== What this task involves ==
All of the material below is to be restated word for word, apart from the pictures.

── Data shown

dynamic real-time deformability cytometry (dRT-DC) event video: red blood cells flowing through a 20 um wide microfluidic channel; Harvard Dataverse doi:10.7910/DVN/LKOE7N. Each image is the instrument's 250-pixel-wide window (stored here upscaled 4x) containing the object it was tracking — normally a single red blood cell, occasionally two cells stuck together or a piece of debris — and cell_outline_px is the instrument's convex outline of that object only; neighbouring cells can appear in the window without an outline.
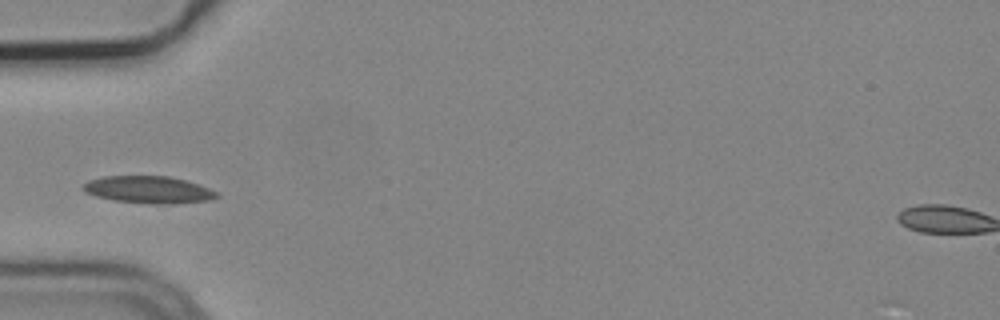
{"species": "common noctule bat (a hibernating species)", "species_latin": "Nyctalus noctula", "temperature_condition": "cold", "stored_images_in_passage": 7, "camera_frame_rate_fps": 3000, "um_per_image_px": 0.085, "animal": {"sex": "male", "body_mass_g": 19.2, "forearm_length_mm": 51.8}, "frame": {"image": 1, "passage_image": 4, "time_ms": 1.0, "image_size_px": [1000, 320], "cell_outline_px": [[220, 196], [208, 200], [176, 204], [152, 204], [112, 200], [96, 196], [84, 192], [80, 188], [88, 180], [104, 176], [168, 176], [184, 180], [208, 188], [216, 192]], "centroid_in_image_um": [12.57, 16.13], "position_along_channel_um": 72.4, "area_um2": 21.15}}
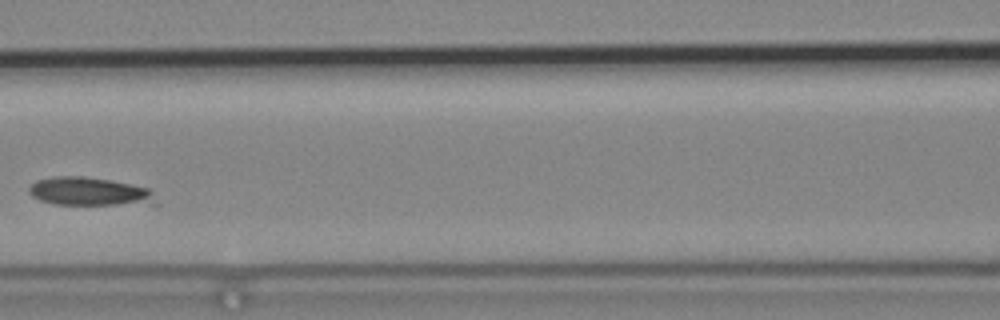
{"frame": {"image": 2, "passage_image": 6, "time_ms": 1.667, "image_size_px": [1000, 320], "cell_outline_px": [[160, 204], [156, 208], [52, 204], [40, 200], [32, 196], [28, 192], [28, 188], [36, 180], [56, 176], [80, 176], [108, 180], [148, 188], [152, 192]], "centroid_in_image_um": [7.78, 16.37], "position_along_channel_um": 158.8, "area_um2": 22.31}}
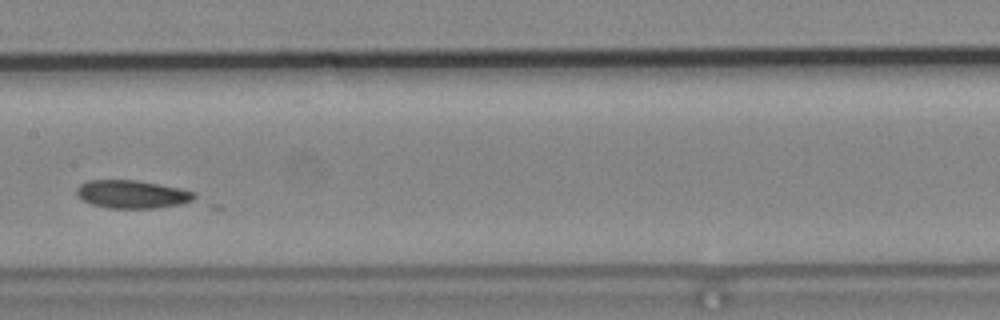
{"frame": {"image": 3, "passage_image": 7, "time_ms": 2.0, "image_size_px": [1000, 320], "cell_outline_px": [[196, 196], [192, 200], [180, 204], [156, 208], [108, 208], [92, 204], [76, 196], [76, 188], [80, 184], [88, 180], [136, 180], [180, 188], [196, 192]], "centroid_in_image_um": [11.21, 16.51], "position_along_channel_um": 196.2, "area_um2": 19.25}}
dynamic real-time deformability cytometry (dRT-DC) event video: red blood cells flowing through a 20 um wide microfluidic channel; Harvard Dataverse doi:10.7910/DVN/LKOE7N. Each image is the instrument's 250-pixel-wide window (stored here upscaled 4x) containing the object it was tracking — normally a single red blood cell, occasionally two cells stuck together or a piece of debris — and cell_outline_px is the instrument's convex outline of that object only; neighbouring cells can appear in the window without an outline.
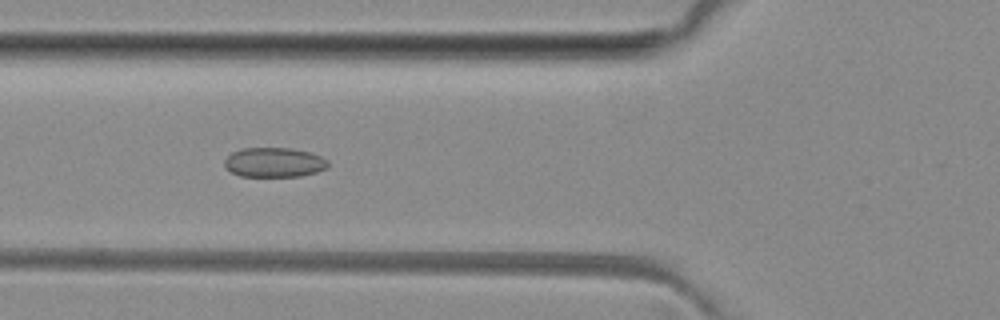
{"species": "common noctule bat (a hibernating species)", "species_latin": "Nyctalus noctula", "temperature_condition": "room temperature", "stored_images_in_passage": 6, "camera_frame_rate_fps": 3000, "um_per_image_px": 0.085, "animal": {"sex": "female", "body_mass_g": 29.2, "forearm_length_mm": 56.3}, "frame": {"image": 1, "passage_image": 4, "time_ms": 4.333, "image_size_px": [1000, 320], "cell_outline_px": [[328, 168], [316, 172], [300, 176], [240, 176], [224, 168], [224, 160], [232, 152], [240, 148], [292, 148], [308, 152], [320, 156], [328, 160]], "centroid_in_image_um": [23.28, 13.8], "position_along_channel_um": 102.5, "area_um2": 17.92}}
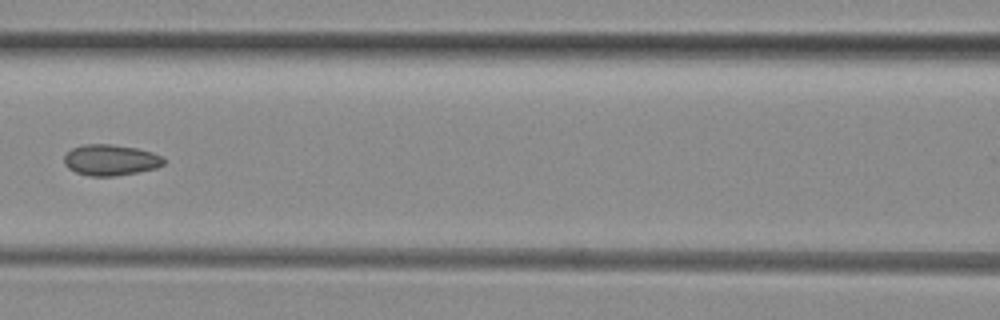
{"frame": {"image": 2, "passage_image": 5, "time_ms": 5.667, "image_size_px": [1000, 320], "cell_outline_px": [[164, 164], [156, 168], [136, 172], [112, 176], [88, 176], [76, 172], [68, 168], [64, 164], [64, 156], [72, 148], [84, 144], [112, 144], [136, 148], [152, 152], [160, 156], [164, 160]], "centroid_in_image_um": [9.37, 13.6], "position_along_channel_um": 157.2, "area_um2": 17.86}}
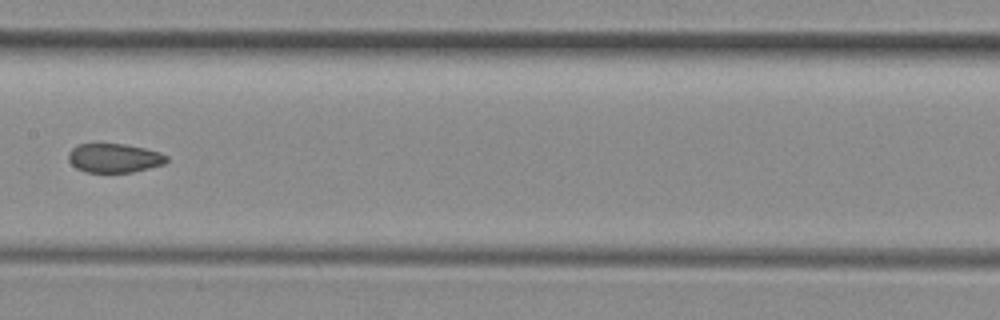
{"frame": {"image": 3, "passage_image": 6, "time_ms": 6.667, "image_size_px": [1000, 320], "cell_outline_px": [[168, 160], [164, 164], [132, 172], [88, 172], [76, 168], [68, 160], [68, 152], [72, 148], [80, 144], [124, 144], [144, 148], [160, 152], [168, 156]], "centroid_in_image_um": [9.71, 13.43], "position_along_channel_um": 197.7, "area_um2": 16.53}}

────

== Response ==
dynamic real-time deformability cytometry (dRT-DC) event video: red blood cells flowing through a 20 um wide microfluidic channel; Harvard Dataverse doi:10.7910/DVN/LKOE7N. Each image is the instrument's 250-pixel-wide window (stored here upscaled 4x) containing the object it was tracking — normally a single red blood cell, occasionally two cells stuck together or a piece of debris — and cell_outline_px is the instrument's convex outline of that object only; neighbouring cells can appear in the window without an outline.
{"species": "common noctule bat (a hibernating species)", "species_latin": "Nyctalus noctula", "temperature_condition": "cold", "stored_images_in_passage": 7, "camera_frame_rate_fps": 3000, "um_per_image_px": 0.085, "animal": {"sex": "male", "body_mass_g": 19.2, "forearm_length_mm": 51.8}, "frame": {"image": 1, "passage_image": 4, "time_ms": 1.0, "image_size_px": [1000, 320], "cell_outline_px": [[220, 196], [208, 200], [176, 204], [152, 204], [112, 200], [96, 196], [84, 192], [80, 188], [88, 180], [104, 176], [168, 176], [184, 180], [208, 188], [216, 192]], "centroid_in_image_um": [12.57, 16.13], "position_along_channel_um": 72.4, "area_um2": 21.15}}
{"frame": {"image": 2, "passage_image": 6, "time_ms": 1.667, "image_size_px": [1000, 320], "cell_outline_px": [[160, 204], [156, 208], [52, 204], [40, 200], [32, 196], [28, 192], [28, 188], [36, 180], [56, 176], [80, 176], [108, 180], [148, 188], [152, 192]], "centroid_in_image_um": [7.78, 16.37], "position_along_channel_um": 158.8, "area_um2": 22.31}}
{"frame": {"image": 3, "passage_image": 7, "time_ms": 2.0, "image_size_px": [1000, 320], "cell_outline_px": [[196, 196], [192, 200], [180, 204], [156, 208], [108, 208], [92, 204], [76, 196], [76, 188], [80, 184], [88, 180], [136, 180], [180, 188], [196, 192]], "centroid_in_image_um": [11.21, 16.51], "position_along_channel_um": 196.2, "area_um2": 19.25}}
dynamic real-time deformability cytometry (dRT-DC) event video: red blood cells flowing through a 20 um wide microfluidic channel; Harvard Dataverse doi:10.7910/DVN/LKOE7N. Each image is the instrument's 250-pixel-wide window (stored here upscaled 4x) containing the object it was tracking — normally a single red blood cell, occasionally two cells stuck together or a piece of debris — and cell_outline_px is the instrument's convex outline of that object only; neighbouring cells can appear in the window without an outline.
{"species": "common noctule bat (a hibernating species)", "species_latin": "Nyctalus noctula", "temperature_condition": "room temperature", "stored_images_in_passage": 6, "camera_frame_rate_fps": 3000, "um_per_image_px": 0.085, "animal": {"sex": "female", "body_mass_g": 29.2, "forearm_length_mm": 56.3}, "frame": {"image": 1, "passage_image": 4, "time_ms": 4.333, "image_size_px": [1000, 320], "cell_outline_px": [[328, 168], [316, 172], [300, 176], [240, 176], [224, 168], [224, 160], [232, 152], [240, 148], [292, 148], [308, 152], [320, 156], [328, 160]], "centroid_in_image_um": [23.28, 13.8], "position_along_channel_um": 102.5, "area_um2": 17.92}}
{"frame": {"image": 2, "passage_image": 5, "time_ms": 5.667, "image_size_px": [1000, 320], "cell_outline_px": [[164, 164], [156, 168], [136, 172], [112, 176], [88, 176], [76, 172], [68, 168], [64, 164], [64, 156], [72, 148], [84, 144], [112, 144], [136, 148], [152, 152], [160, 156], [164, 160]], "centroid_in_image_um": [9.37, 13.6], "position_along_channel_um": 157.2, "area_um2": 17.86}}
{"frame": {"image": 3, "passage_image": 6, "time_ms": 6.667, "image_size_px": [1000, 320], "cell_outline_px": [[168, 160], [164, 164], [132, 172], [88, 172], [76, 168], [68, 160], [68, 152], [72, 148], [80, 144], [124, 144], [144, 148], [160, 152], [168, 156]], "centroid_in_image_um": [9.71, 13.43], "position_along_channel_um": 197.7, "area_um2": 16.53}}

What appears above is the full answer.